**EXERCISE DETAILS**
Across the records that follow, determine how many lines contain "scene" and give only the resulting number.

Saved entries:
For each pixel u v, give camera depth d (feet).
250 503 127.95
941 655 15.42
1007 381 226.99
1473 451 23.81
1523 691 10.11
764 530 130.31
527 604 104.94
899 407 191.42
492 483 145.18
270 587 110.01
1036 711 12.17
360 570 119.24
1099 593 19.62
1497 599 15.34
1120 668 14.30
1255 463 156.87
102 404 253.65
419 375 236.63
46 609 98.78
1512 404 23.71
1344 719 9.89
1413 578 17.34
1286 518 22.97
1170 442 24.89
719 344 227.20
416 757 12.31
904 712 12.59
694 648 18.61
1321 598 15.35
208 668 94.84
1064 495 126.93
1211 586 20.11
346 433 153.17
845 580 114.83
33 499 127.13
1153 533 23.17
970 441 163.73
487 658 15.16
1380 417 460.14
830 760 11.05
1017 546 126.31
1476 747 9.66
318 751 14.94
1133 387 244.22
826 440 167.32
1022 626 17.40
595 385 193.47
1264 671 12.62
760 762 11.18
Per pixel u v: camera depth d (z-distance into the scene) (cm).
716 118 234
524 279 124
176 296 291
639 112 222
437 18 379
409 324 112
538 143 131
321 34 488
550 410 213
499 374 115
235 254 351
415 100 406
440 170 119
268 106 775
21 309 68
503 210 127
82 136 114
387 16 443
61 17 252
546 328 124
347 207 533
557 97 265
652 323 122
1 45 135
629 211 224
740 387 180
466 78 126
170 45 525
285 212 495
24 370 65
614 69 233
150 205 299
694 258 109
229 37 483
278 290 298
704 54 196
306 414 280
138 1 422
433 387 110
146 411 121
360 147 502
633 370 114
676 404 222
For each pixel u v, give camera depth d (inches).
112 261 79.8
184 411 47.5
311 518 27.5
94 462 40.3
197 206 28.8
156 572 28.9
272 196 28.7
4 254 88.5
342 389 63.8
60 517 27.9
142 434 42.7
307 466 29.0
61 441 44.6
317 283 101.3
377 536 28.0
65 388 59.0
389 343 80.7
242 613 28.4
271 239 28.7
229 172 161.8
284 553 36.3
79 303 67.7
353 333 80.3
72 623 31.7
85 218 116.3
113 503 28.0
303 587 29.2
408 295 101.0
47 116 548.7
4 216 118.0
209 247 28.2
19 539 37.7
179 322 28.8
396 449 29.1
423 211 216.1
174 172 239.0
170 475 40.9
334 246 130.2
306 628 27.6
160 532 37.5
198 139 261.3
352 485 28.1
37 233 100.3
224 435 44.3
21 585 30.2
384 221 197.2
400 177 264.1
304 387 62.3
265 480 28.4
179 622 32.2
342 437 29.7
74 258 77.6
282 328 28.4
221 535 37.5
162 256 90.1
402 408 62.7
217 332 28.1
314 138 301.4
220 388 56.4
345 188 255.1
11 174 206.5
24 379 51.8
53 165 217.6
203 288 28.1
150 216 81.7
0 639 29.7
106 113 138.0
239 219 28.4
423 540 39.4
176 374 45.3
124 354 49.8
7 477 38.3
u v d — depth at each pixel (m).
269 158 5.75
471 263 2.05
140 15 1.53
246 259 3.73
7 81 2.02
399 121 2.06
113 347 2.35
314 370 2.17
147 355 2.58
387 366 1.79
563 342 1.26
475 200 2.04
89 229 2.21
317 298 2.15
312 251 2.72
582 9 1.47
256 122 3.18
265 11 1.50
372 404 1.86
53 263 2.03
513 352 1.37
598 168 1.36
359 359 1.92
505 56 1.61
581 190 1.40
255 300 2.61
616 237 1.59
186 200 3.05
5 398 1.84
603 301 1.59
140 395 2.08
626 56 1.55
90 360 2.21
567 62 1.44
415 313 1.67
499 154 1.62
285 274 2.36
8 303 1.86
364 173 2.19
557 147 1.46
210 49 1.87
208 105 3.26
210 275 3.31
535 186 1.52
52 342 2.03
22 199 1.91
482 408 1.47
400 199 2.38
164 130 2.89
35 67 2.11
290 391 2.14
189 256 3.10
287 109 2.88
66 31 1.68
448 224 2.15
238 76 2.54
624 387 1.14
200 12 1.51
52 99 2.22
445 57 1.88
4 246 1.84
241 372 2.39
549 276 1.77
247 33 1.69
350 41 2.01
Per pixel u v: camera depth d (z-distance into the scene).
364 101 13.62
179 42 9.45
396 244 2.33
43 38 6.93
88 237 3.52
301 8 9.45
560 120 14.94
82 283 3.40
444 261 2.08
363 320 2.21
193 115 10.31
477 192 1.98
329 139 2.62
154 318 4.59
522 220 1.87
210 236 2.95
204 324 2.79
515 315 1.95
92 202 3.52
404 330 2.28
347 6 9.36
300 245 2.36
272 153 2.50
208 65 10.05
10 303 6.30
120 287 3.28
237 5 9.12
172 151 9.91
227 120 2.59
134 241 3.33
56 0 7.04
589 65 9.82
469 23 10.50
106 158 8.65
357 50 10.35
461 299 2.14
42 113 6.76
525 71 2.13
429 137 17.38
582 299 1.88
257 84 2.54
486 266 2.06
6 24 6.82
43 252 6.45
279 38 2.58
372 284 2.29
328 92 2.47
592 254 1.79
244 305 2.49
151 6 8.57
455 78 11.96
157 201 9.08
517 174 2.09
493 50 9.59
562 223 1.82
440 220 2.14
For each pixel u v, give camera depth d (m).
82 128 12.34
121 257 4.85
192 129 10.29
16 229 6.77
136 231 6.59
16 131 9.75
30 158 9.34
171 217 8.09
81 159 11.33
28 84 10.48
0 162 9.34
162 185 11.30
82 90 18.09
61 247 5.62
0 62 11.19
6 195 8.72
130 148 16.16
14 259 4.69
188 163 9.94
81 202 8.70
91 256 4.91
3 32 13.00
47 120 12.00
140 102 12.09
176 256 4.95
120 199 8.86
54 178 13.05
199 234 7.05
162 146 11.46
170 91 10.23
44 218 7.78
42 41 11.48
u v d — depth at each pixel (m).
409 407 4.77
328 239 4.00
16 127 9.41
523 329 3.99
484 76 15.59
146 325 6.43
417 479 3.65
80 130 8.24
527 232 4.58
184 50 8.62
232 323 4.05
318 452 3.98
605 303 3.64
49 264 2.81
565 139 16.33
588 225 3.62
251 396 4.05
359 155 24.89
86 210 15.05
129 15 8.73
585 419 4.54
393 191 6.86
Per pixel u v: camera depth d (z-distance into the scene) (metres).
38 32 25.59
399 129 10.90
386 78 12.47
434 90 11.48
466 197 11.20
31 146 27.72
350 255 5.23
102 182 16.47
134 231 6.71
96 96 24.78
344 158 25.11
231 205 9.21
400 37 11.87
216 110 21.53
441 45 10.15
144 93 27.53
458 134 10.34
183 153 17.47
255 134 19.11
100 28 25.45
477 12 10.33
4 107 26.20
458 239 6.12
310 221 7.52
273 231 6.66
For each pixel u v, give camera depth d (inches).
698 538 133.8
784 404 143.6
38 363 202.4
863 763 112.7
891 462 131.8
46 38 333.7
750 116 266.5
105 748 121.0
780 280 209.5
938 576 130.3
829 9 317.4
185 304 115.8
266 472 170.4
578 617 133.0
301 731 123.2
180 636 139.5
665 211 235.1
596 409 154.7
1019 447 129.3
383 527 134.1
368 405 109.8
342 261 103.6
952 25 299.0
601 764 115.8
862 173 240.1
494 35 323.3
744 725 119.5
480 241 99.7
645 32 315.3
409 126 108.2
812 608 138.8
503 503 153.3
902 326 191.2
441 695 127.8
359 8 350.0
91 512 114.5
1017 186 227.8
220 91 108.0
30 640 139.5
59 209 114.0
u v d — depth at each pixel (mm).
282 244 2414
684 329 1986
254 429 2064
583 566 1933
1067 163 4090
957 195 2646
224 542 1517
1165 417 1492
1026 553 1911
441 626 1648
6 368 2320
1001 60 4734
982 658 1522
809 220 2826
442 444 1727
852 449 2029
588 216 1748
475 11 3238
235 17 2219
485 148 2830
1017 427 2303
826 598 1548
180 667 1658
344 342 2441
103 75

**ANSWER TO THIS EXERCISE**
3